Эдуард Кузнецов - Мордовский марафон
Конечно, говорю, это редкое счастье знать, что не ты один считаешь свой приговор чрезмерно жестоким и что есть надежда на благоприятное изменение политической конъюнктуры, а уж тогда… Но беда в том, что я не уверен, что к тому времени, как она изменится (если изменится вообще), я не обзаведусь, например, новым сроком — это дело нехитрое, вы только посмотрите, в каких кошмарных условиях мы здесь живем, это же не исправительное учреждение, как его напыщенно величает закон, а натуральная душегубка! (И что, дорогая, поразительно — в 1970 году в Токио был очередной Международный конгресс пенитенциарных деятелей, и, если верить прессе, он признал советскую тюремно-лагерную практику (!) самой передовой. Боже мой, какие фантастические ослы! Да были ли они в советских лагерях?! Не в тех потемкинских, которые специально процветают под Москвой и Ленинградом, а в натуральных, в глубинке.)

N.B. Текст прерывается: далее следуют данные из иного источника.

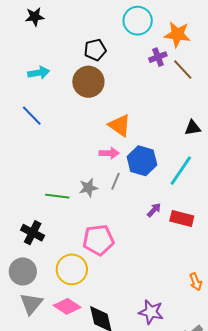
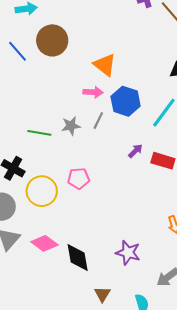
brown circle: (88, 82) -> (52, 40), moved
pink pentagon: (98, 240) -> (79, 178), size x0.7
yellow circle: (72, 269) -> (42, 191), moved

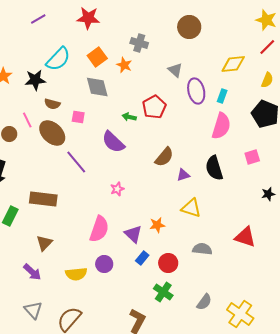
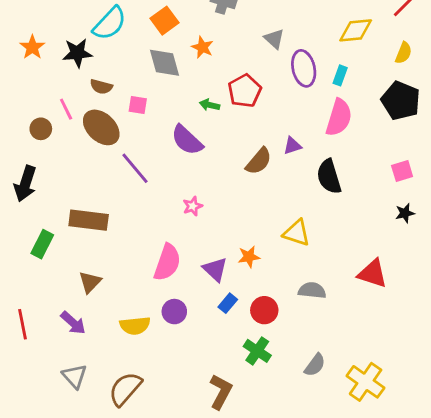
orange star: (124, 65) -> (202, 47), moved
pink square: (252, 157) -> (402, 171), moved
purple triangle: (183, 175) -> (292, 146), moved

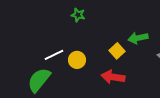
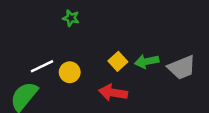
green arrow: (138, 38) -> (147, 61), moved

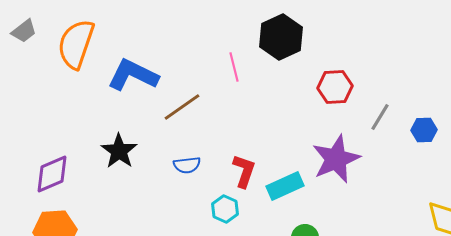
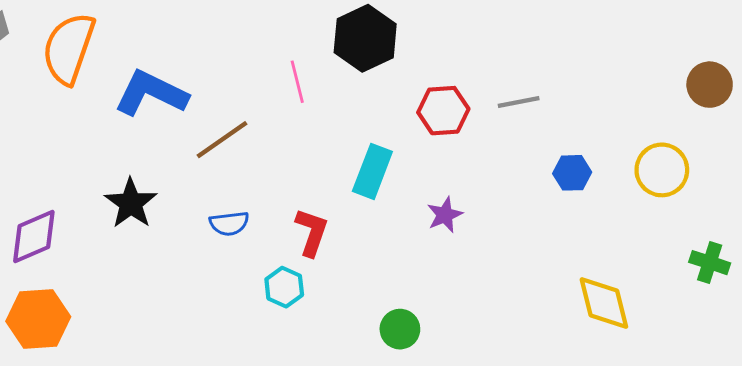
gray line: (380, 117) -> (519, 102), moved, turned 48
purple star: (336, 159) -> (445, 215), size x0.5
cyan rectangle: (285, 186) -> (372, 171), moved, turned -45

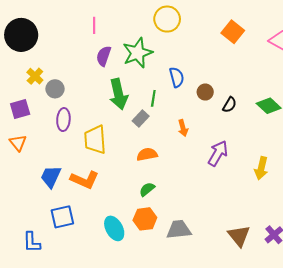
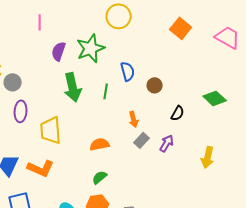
pink line: (94, 25) -> (40, 22), moved
black semicircle: (230, 105) -> (178, 113), moved
gray rectangle: (141, 118) -> (142, 140), moved
purple arrow: (218, 153) -> (167, 143), size x0.7

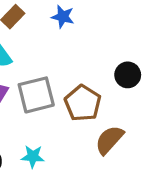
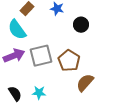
black circle: (128, 75) -> (81, 25), moved

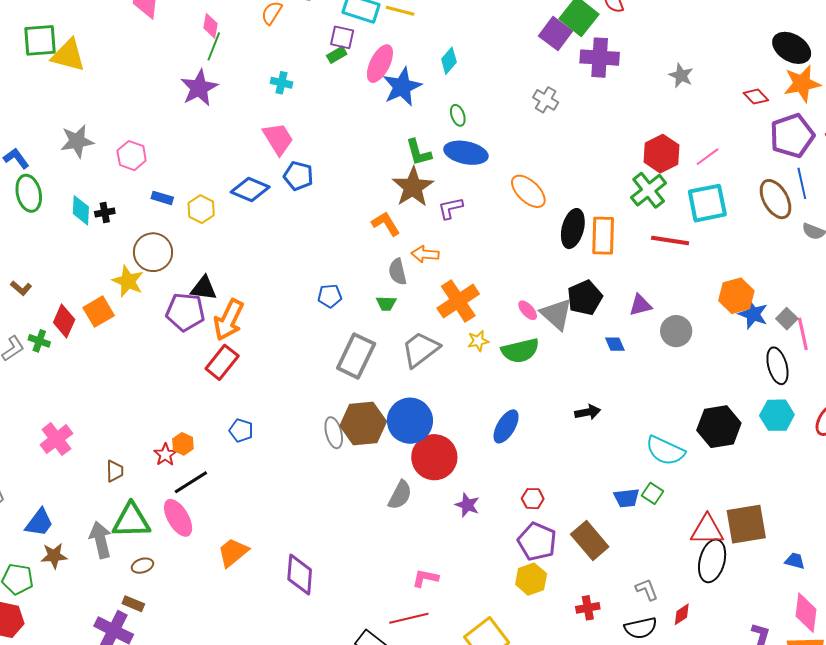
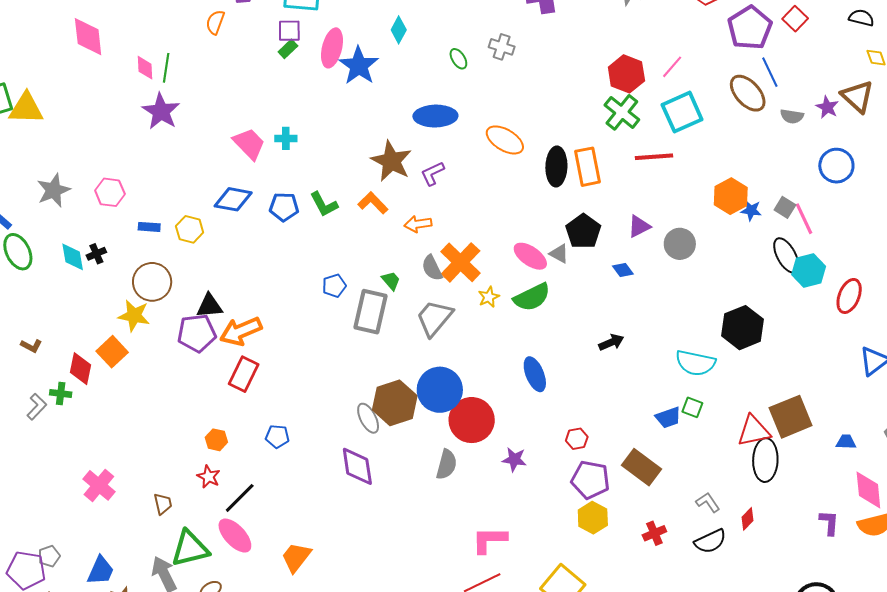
pink diamond: (210, 26) -> (145, 68), moved
cyan cross: (282, 83) -> (286, 138), moved
green ellipse: (458, 115) -> (458, 59), moved
green L-shape: (419, 152) -> (324, 204), moved
blue pentagon: (298, 176) -> (284, 207), moved
gray semicircle: (398, 272) -> (432, 268), moved
green trapezoid: (386, 304) -> (391, 281), turned -120
pink ellipse: (528, 310) -> (530, 256), size x1.6
gray triangle: (556, 314) -> (559, 254), size x0.6
blue star: (753, 314) -> (751, 210), size x0.7
orange arrow: (229, 320) -> (241, 331), turned 54
gray rectangle: (356, 356) -> (371, 312), moved
cyan hexagon: (777, 415) -> (809, 270), moved
blue ellipse: (506, 426) -> (535, 374), turned -40
orange hexagon: (183, 444) -> (216, 440), moved
purple diamond: (300, 574) -> (357, 466), moved
pink L-shape: (425, 578) -> (489, 540), size x1.4

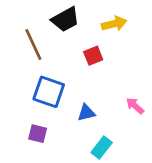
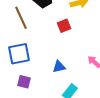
blue square: (49, 92) -> (19, 54), moved, turned -30

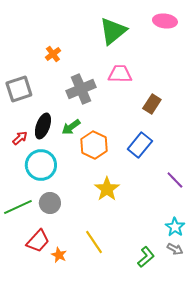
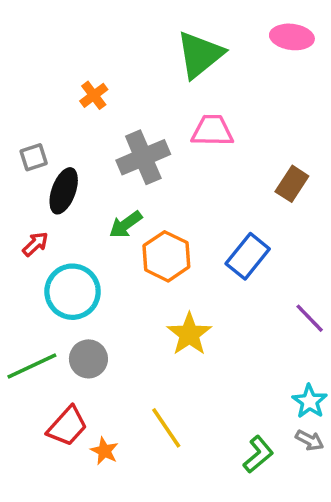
gray square: (19, 89) -> (34, 157), size x0.6
brown rectangle: (152, 104) -> (292, 184), moved
black ellipse: (43, 126) -> (64, 191), moved

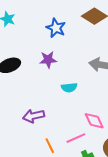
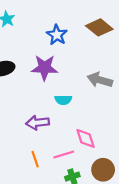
purple star: (48, 60) -> (45, 68), size x1.4
purple arrow: (34, 116) -> (38, 123), moved

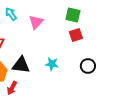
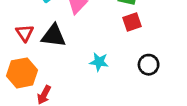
black triangle: (21, 65) -> (54, 36), moved

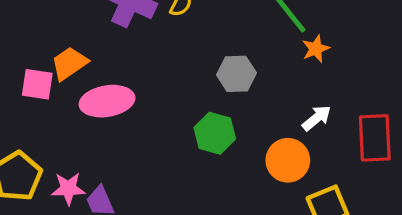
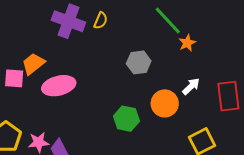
green hexagon: (215, 133) -> (126, 119), moved
orange circle: (288, 160) -> (165, 103), moved

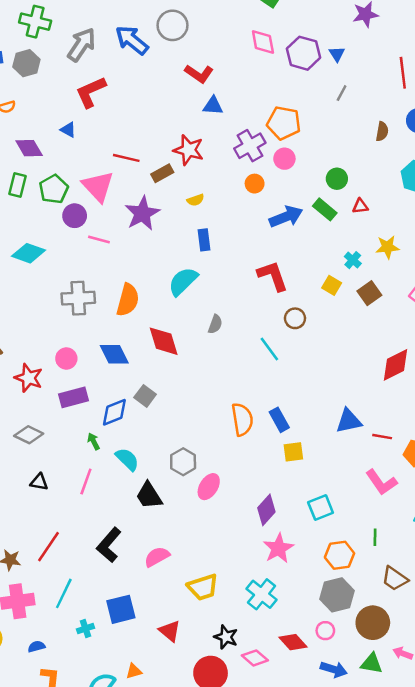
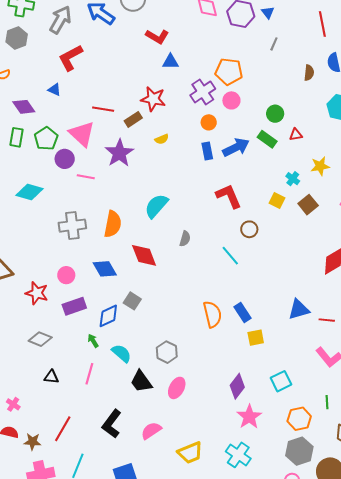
blue rectangle: (204, 240) -> (207, 151), moved
pink ellipse: (209, 487) -> (177, 388), moved

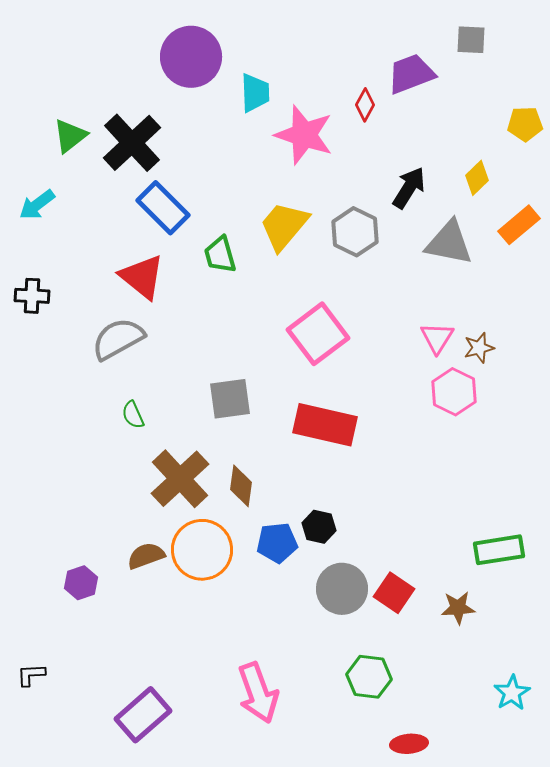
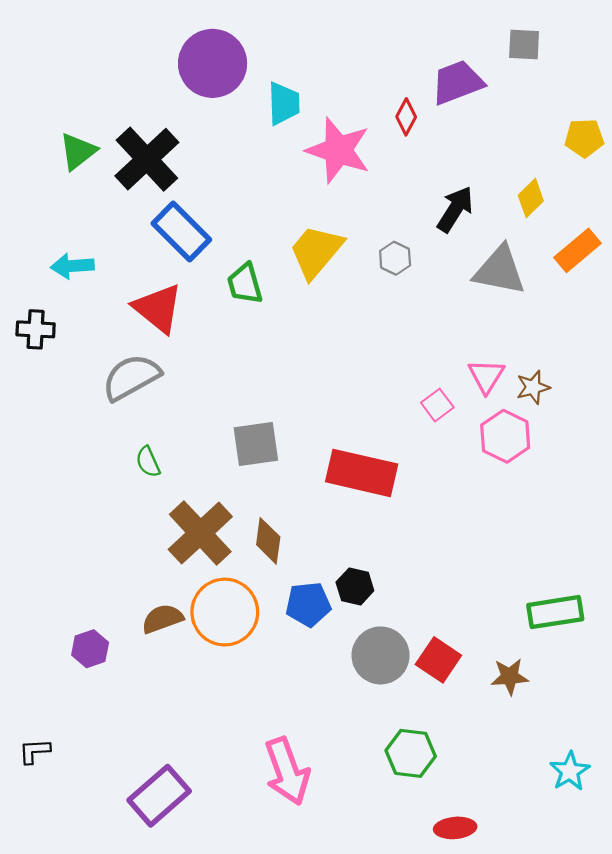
cyan arrow: (37, 205) -> (72, 266), moved, turned 33
gray hexagon: (355, 232) -> (395, 258), size x0.6
pink square: (318, 334) -> (437, 405), moved, size x0.5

Вот, наприклад, говорю им, недавно некто Швенко и Юрков (которому, заметьте, всего два года оставалось до конца срока) получили еще по 12 лет. И за что же? Юркову надо было делать операцию желчного пузыря, а Швенко резекцию желудка по поводу язвы, а их возьми да и перепутай! Перепутали да сами перепугались, перепугались да давай всячески врать, изворачиваться и следы заметать, а тем все хуже и хуже. Наконец, отчаявшись добиться хоть какого-то лечения, они накололись…
«Как так?»
«Обыкновенно… В их приговоре значится… Вам, кстати, ничего не стоит поговорить с теми же Юрковым и Швенко — они здесь… В приговоре говорится: «Следствием установлено, что действительно Юркову и Швенко в результате диагностической ошибки (во как, значит, — ошибки!) было назначено неправильное лечение, но они вместо того, чтобы в узаконенном порядке обжаловать действия медперсонала больницы, накололи антисоветские надписи на лицевой части тела: Юрков — на лбу и обеих щеках, а Швенко — на лбу и левой щеке. Вопреки их утверждению, что они не имели умысла на подрыв и ослабление советской власти, самим фактом нанесения на лицо несмываемых антисоветских надписей они опровергают это свое утверждение, а то, что эти надписи видели другие осужденные, свидетельствует о намерении Юркова и Швенко внести дезорганизацию в жизнь колонии, что подпадает под действие ст. ст. 70 и 77 УК РСФСР».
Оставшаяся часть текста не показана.